TASK DESCRIPTION ▸
Write out an exact copy of the line containing "Расстояние дистанционного управления;" and all lines that follow it in the data below, leaving out pictures.

[Extracted page text data]

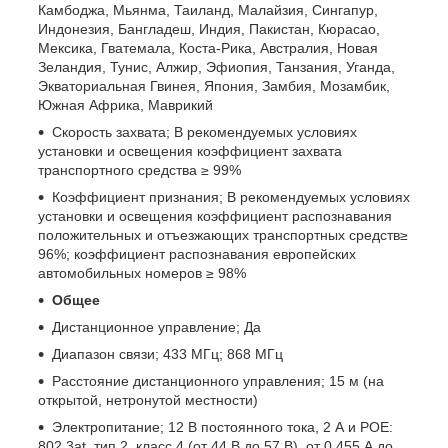
Камбоджа, Мьянма, Таиланд, Малайзия, Сингапур,
Индонезия, Бангладеш, Индия, Пакистан, Кюрасао,
Мексика, Гватемала, Коста-Рика, Австралия, Новая
Зеландия, Тунис, Алжир, Эфиопия, Танзания, Уганда,
Экваториальная Гвинея, Япония, Замбия, Мозамбик,
Южная Африка, Маврикий
Скорость захвата; В рекомендуемых условиях
установки и освещения коэффициент захвата
транспортного средства ≥ 99%
Коэффициент признания; В рекомендуемых условиях
установки и освещения коэффициент распознавания
положительных и отъезжающих транспортных средств≥
96%; коэффициент распознавания европейских
автомобильных номеров ≥ 98%
Общее
Дистанционное управление; Да
Диапазон связи; 433 МГц; 868 МГц
Расстояние дистанционного управления; 15 м (на
открытой, нетронутой местности)
Электропитание; 12 В постоянного тока, 2 А и POE:
802.3at, тип 2, класс 4 (от 44 В до 57 В), от 0,455 А до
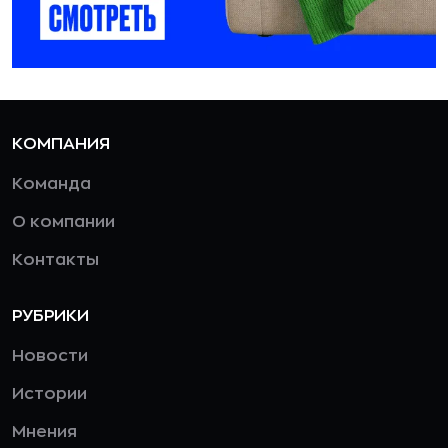
КОМПАНИЯ
Команда
О компании
Контакты
РУБРИКИ
Новости
Истории
Мнения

SOLUTION TO THIS EXERCISE ▸
Расстояние дистанционного управления; 15 м (на
открытой, нетронутой местности)
Электропитание; 12 В постоянного тока, 2 А и POE:
802.3at, тип 2, класс 4 (от 44 В до 57 В), от 0,455 А до
КОМПАНИЯ
Команда
О компании
Контакты
РУБРИКИ
Новости
Истории
Мнения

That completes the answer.